# How do significant figures work on this computation?

This isn't a homework question although it may seem like one. We've never really discussed significant figures and it was just introduced to us when we were learning how to solve word problems regarding gas laws.

Find $V_2$ when $V_1=\pu{400 mL}$ and $T_1=\pu{32^\circ C}$ and $T_2=\pu{-12^\circ C}$.

My computation goes like this:

$$V_2=\frac{T_2V_1}{T_1}=\frac{(\pu{261 K})(\pu{400 mL})}{\pu{305 K}}=\pu{342.295082 mL}$$

As per the given, the least number of significant figures is one (from $\pu{400 mL}$). How do I approximate $\pu{342.295082 mL}$ to one significant figure?

• 400 is three significant figures. 0 is as good a figure as any other. – Ivan Neretin Sep 16 '18 at 6:00
• 342 the number with least figures determines result figures in this operation.
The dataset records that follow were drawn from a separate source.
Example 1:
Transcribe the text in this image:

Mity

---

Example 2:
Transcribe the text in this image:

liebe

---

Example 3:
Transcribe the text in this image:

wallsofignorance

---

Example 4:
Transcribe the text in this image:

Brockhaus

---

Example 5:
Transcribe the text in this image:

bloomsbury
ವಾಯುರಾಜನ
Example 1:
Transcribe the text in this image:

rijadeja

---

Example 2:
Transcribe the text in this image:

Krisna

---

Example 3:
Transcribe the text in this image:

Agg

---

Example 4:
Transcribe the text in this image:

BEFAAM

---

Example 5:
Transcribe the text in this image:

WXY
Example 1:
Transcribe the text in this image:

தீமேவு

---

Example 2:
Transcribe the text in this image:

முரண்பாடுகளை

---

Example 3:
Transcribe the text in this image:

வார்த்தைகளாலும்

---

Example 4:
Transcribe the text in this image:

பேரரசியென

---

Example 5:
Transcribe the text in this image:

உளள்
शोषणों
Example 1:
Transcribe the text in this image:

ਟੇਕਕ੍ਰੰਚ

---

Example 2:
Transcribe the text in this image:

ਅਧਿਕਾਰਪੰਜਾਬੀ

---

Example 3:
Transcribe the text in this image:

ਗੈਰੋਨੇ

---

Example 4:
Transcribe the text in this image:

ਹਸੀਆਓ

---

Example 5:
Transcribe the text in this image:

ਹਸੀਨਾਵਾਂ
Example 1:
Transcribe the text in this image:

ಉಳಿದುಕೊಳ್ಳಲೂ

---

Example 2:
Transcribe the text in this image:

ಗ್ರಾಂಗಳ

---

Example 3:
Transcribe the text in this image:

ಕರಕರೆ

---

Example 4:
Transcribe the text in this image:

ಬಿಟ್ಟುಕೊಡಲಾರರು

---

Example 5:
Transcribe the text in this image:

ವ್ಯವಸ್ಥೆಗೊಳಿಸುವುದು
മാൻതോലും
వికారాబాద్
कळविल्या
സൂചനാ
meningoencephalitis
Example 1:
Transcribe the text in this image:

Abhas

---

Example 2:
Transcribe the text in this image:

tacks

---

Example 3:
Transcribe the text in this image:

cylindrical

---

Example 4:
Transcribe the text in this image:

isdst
Usually 400 should be written with a bar above the zeros. If we took 400 with just one figure, the result would be 300. – user43021 Sep 16 '18 at 6:00
• @IvanNeretin No it isn't. The zeros might be significant. And to solve this question (i.e. report a sensible answer), you'll have to decide for one or the other. – Karl Sep 16 '18 at 12:59
• Technically $400$ has 1 significant figure. $400.$ has 3. Though for this problem I think assuming 3 significant figures in $\pu{400mL}$ is reasonable – A.K. Sep 16 '18 at 18:27

Assuming the precision of the given volume, $V_1 = \pu{400 mL}$, is only to 1 significant figure (i.e. only the hundreds place digit of "4" is precise), then your final answer would be rounded to $V_2 = \pu{300 mL}$.*
If we were to say that $V_1$ had 3 significant figures, then the final answer would round to the ones place, resulting in $V_2 = \pu{342 mL}$. However, the value would technically need to be written as "$\pu{400\!. mL}$," including the decimal place to denote the precision going out to the ones place, in order to imply 3 significant figures instead of 1.